Your child will be monitored for about an hour and will then be able to go home if no complications occur. Children usually experience little or no postoperative pain but grogginess, irritability, or nausea from the anesthesia can occur temporarily.
Hearing loss caused by the presence of middle ear fluid is immediately resolved by surgery. Sometimes children can hear so much better that they complain that normal sounds seem too loud.
We will plan to see you in our office several weeks after the procedure to make sure your child is doing well.
COMMON PROBLEMS WITH TONSILS AND ADENOIDS
Tonsils are the two masses on the back of the throat. Adenoids are high in the throat behind the nose and the roof of the mouth (soft palate) and are not visible through the mouth without special instruments.
The most common problems affecting the tonsils and adenoids are recurrent infections (throat or ear) and significant enlargement or obstruction that causes breathing, swallowing, and sleep problems.

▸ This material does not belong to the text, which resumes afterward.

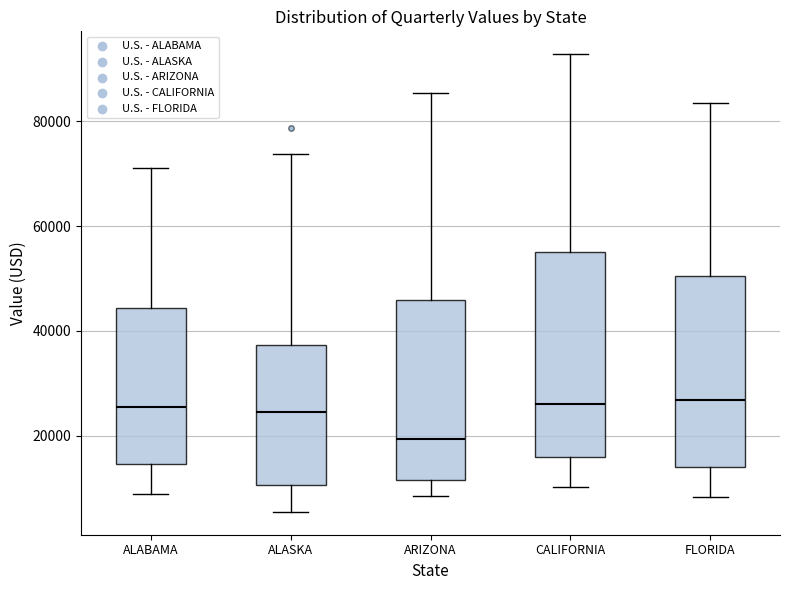

Where does the median line of the box for ARIZONA sit on the y-axis? The values are not printed on the chart, so give them approximately, as read against the axis.

20000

Abscesses around the tonsils, chronic tonsillitis, and infections of small pockets within the tonsils that produce foul-smelling, cheese-like formations can also affect the tonsils and adenoids, making them sore and swollen. Tumors are rare, but can grow on the tonsils.
WHAT CAN GRAND RAPIDS ENT DO?
Bacterial infections of the tonsils, especially those caused by streptococcus, are first treated with antibiotics. Sometimes, removal of the tonsils and/or adenoids may be recommended if there are recurrent infections despite antibiotic therapy, and/or difficulty breathing due to enlarged tonsils and/or adenoids. Such obstruction to breathing causes snoring and disturbed sleep that leads to daytime sleepiness in adults and behavioral problems in children.

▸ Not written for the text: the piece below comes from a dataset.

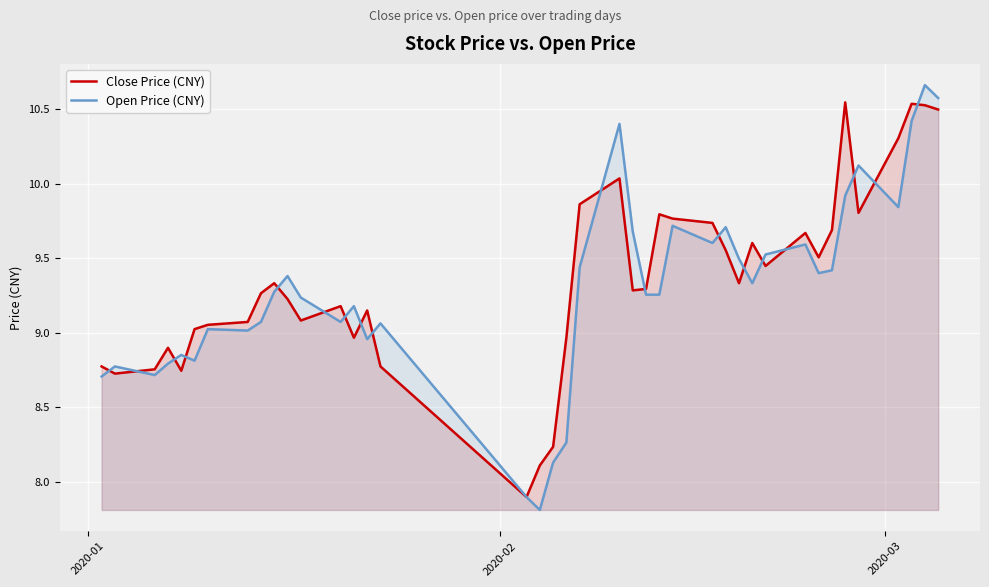

What is the highest value of the Close Price (CNY) series?

10.5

Chronic infection can affect other areas such as the Eustachian tube (the passage between the back of the nose and the inside of the ear). This can lead to frequent ear infections and potential hearing loss. Recent studies indicate adenoidectomy may be a beneficial treatment for some children with chronic earaches accompanied by fluid in the middle ear (otitis media with effusion).
PREPARING FOR SURGERY
- Talk to your child about his/her feelings and provide strong reassurance and support. The procedure will make him / her healthier but will cause a sore throat at first.
- Be with your child as much as possible before and after the surgery.
- Reassure your child that the operation does not remove any important parts of the body, and that he/she will not look any different afterward.
- If your child has a friend who has had this surgery, it may be helpful to talk about it with that friend.
- For at least two weeks before any surgery, don’t allow your child to take any medicines that contain aspirin (Children should never be given aspirin because of the risk of developing Reye’s syndrome). If your child is to have surgery, please call Grand Rapids ENT before giving any over-the-counter medicines or herbal products.
- If your child or family has had any problems with anesthesia, tell your GRENT doctor. If the child is taking any other medications, has sickle cell anemia, has a bleeding disorder, is pregnant, has concerns about the transfusion of blood, or has used steroids in the past year, the doctor must be informed.
- A blood test and possibly a urine test may be required prior to surgery.
- After midnight prior to the surgery, nothing may be taken by mouth (including chewing gum, mouthwashes, throat lozenges, toothpaste, water.) Anything in the stomach may be vomited when anesthesia is induced. This is dangerous.
- When your child arrives at the hospital or surgery center, the anesthesiologist or nursing staff may meet with you to review medical history. Your child will then be taken to the operating room and given an anesthetic. Intravenous fluids are usually given during and after surgery.
- After the operation, your child will be taken to the recovery area. Recovery room staff will observe them until discharged. Every patient is unique, and recovery time will vary.
There are several postoperative symptoms that may arise. These include, but are not limited to, swallowing problems, vomiting, fever, throat pain, and ear pain. Occasionally, bleeding may occur after surgery. If the patient has any bleeding, your surgeon should be notified immediately.